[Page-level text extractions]
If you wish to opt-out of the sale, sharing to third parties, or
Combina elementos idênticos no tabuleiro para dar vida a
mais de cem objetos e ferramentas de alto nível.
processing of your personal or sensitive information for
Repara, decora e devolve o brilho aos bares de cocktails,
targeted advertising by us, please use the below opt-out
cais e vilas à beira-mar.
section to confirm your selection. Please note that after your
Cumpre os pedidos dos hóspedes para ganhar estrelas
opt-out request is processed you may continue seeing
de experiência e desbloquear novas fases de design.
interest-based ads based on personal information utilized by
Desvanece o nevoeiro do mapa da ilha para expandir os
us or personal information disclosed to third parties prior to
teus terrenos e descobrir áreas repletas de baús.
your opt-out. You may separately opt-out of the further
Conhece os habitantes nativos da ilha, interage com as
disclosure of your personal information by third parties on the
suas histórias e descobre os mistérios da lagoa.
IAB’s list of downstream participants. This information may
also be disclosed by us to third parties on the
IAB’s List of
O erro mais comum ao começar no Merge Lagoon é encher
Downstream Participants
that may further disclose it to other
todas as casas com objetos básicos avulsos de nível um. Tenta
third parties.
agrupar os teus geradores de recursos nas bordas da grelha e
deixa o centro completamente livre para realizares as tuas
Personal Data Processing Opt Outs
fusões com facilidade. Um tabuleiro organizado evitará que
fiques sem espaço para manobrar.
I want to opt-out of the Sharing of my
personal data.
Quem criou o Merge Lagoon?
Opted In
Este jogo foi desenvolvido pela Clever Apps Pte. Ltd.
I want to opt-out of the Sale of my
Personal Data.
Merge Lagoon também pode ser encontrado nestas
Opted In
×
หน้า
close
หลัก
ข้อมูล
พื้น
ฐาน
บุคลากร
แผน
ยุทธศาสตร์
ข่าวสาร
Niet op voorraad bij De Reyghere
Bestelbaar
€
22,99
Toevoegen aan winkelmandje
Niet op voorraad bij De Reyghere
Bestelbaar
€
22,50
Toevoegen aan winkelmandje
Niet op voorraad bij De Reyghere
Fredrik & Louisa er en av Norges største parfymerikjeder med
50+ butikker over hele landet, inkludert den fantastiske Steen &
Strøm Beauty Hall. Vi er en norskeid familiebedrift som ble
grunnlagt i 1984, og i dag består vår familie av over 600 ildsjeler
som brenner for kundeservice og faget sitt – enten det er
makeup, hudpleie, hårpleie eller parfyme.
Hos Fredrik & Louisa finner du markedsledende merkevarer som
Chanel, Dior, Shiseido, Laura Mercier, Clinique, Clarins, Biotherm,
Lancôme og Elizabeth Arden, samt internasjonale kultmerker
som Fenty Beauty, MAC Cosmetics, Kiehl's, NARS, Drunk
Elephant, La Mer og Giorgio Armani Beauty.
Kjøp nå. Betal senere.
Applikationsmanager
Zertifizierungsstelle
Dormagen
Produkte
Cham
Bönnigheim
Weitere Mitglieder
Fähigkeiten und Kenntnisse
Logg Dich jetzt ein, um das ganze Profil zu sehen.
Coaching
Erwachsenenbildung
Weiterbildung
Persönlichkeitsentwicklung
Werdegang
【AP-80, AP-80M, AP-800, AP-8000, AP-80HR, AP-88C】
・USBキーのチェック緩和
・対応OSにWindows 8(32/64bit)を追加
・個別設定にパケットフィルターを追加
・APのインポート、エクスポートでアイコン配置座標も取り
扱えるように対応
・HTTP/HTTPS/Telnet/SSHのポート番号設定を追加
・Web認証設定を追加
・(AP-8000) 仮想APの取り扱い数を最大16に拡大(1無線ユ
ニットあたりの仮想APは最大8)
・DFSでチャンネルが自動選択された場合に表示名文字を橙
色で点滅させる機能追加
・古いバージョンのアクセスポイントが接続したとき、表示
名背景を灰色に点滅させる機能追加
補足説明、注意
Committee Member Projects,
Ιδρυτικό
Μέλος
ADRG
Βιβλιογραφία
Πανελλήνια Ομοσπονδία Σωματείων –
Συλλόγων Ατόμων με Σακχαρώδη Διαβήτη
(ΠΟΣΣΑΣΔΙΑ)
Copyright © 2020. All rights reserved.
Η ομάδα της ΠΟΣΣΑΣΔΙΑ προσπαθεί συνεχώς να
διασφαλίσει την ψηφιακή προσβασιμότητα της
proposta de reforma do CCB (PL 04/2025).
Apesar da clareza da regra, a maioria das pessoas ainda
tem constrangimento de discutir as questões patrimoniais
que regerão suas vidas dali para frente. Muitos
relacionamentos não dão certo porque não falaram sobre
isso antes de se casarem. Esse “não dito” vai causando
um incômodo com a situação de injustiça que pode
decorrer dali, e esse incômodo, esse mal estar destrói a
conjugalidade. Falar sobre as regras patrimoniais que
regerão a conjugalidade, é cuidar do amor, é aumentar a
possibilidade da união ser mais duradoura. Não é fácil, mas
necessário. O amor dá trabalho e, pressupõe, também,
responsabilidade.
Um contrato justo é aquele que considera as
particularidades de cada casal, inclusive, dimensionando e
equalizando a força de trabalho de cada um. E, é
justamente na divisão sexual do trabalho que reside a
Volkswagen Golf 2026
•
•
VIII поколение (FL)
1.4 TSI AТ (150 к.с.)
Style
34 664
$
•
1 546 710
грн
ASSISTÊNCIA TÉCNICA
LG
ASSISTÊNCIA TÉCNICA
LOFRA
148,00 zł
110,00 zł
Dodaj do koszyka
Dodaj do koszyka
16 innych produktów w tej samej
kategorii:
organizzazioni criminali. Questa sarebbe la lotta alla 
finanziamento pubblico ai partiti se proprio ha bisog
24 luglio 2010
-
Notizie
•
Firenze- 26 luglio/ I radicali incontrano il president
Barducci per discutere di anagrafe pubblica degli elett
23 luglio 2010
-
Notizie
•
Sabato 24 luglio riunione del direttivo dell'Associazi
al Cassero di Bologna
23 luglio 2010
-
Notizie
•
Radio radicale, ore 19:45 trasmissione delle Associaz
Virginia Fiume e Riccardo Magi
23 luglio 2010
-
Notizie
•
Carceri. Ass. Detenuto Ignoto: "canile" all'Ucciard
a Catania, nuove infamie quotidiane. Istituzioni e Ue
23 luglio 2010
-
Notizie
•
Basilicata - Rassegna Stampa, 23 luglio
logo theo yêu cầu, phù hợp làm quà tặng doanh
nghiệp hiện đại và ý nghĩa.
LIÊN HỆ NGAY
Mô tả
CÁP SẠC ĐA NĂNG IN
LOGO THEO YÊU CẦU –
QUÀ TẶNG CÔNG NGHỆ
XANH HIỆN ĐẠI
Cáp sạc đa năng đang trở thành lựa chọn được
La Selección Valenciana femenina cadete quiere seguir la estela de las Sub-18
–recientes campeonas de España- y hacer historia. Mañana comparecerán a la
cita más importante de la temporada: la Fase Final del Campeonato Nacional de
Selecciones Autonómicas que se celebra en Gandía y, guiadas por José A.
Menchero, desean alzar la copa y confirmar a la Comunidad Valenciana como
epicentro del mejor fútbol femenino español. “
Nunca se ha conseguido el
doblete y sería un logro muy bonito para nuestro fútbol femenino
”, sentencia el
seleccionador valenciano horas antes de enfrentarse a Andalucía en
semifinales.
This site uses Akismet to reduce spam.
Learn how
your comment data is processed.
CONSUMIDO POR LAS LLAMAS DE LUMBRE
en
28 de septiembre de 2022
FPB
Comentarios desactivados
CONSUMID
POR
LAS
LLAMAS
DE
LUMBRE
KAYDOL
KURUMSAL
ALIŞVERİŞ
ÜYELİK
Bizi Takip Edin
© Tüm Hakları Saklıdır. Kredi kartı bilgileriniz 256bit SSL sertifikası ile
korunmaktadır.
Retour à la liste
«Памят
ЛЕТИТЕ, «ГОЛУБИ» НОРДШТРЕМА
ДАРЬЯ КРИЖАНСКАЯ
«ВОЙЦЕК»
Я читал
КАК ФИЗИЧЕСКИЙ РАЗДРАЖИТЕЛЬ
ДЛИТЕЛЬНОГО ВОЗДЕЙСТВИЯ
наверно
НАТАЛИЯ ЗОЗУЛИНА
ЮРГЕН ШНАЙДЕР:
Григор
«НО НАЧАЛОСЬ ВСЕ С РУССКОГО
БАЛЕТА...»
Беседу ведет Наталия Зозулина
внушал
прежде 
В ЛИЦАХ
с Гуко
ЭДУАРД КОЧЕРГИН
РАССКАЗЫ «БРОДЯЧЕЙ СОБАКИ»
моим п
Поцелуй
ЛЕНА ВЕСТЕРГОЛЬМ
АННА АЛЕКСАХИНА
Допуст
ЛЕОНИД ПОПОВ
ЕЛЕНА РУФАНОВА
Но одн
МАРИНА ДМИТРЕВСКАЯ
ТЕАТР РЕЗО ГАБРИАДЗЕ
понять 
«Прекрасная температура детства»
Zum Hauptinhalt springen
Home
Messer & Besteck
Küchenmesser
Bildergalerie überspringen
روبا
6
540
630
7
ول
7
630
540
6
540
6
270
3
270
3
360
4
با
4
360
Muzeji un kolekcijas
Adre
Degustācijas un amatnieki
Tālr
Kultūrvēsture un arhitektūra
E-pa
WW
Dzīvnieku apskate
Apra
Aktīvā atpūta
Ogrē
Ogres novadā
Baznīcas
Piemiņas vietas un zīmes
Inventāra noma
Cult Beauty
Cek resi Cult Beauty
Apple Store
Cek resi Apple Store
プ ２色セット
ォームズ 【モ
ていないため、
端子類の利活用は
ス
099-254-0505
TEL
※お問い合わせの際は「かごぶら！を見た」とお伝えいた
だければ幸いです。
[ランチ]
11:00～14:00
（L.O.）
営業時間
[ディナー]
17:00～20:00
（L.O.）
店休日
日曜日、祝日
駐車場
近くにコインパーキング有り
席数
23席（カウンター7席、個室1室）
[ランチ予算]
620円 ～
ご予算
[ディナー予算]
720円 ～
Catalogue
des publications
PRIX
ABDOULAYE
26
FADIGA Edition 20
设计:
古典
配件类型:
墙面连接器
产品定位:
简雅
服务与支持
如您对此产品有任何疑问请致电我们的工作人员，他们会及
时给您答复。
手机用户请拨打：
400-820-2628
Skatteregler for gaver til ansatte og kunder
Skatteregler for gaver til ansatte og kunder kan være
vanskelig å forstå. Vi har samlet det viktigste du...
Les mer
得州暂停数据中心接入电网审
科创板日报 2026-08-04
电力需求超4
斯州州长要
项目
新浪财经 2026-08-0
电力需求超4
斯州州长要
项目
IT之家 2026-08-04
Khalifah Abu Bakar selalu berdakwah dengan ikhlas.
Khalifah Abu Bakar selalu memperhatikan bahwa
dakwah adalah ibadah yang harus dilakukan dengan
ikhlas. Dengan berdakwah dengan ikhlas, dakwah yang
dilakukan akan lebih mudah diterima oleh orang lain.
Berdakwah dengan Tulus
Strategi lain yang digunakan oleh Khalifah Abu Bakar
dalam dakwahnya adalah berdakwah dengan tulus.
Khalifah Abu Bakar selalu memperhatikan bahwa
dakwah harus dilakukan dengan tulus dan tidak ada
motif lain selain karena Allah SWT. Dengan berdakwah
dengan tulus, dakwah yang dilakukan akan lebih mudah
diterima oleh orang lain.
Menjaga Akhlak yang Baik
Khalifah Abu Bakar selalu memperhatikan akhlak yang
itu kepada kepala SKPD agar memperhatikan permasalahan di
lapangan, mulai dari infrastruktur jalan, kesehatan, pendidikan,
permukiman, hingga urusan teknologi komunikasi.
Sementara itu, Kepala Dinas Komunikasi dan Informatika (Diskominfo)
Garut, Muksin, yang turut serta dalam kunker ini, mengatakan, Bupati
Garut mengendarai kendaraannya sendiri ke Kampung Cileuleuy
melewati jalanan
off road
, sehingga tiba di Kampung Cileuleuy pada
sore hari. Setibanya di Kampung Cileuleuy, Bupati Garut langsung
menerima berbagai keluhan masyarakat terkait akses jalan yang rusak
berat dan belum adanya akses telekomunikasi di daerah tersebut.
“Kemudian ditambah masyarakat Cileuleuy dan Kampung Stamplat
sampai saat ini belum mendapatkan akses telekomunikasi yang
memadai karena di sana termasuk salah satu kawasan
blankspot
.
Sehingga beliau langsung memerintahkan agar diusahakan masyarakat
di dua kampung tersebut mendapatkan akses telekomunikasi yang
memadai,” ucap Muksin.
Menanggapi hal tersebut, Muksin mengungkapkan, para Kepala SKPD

[Task description] As the answer, set down only the lines from the data above between the one holding "Carceri. Ass. Detenuto" and the one holding "Cáp sạc đa năng đang trở thành lựa chọn được", inclusive, exactly as they read.

[Output for this task]
Carceri. Ass. Detenuto Ignoto: "canile" all'Ucciard
a Catania, nuove infamie quotidiane. Istituzioni e Ue
23 luglio 2010
-
Notizie
•
Basilicata - Rassegna Stampa, 23 luglio
logo theo yêu cầu, phù hợp làm quà tặng doanh
nghiệp hiện đại và ý nghĩa.
LIÊN HỆ NGAY
Mô tả
CÁP SẠC ĐA NĂNG IN
LOGO THEO YÊU CẦU –
QUÀ TẶNG CÔNG NGHỆ
XANH HIỆN ĐẠI
Cáp sạc đa năng đang trở thành lựa chọn được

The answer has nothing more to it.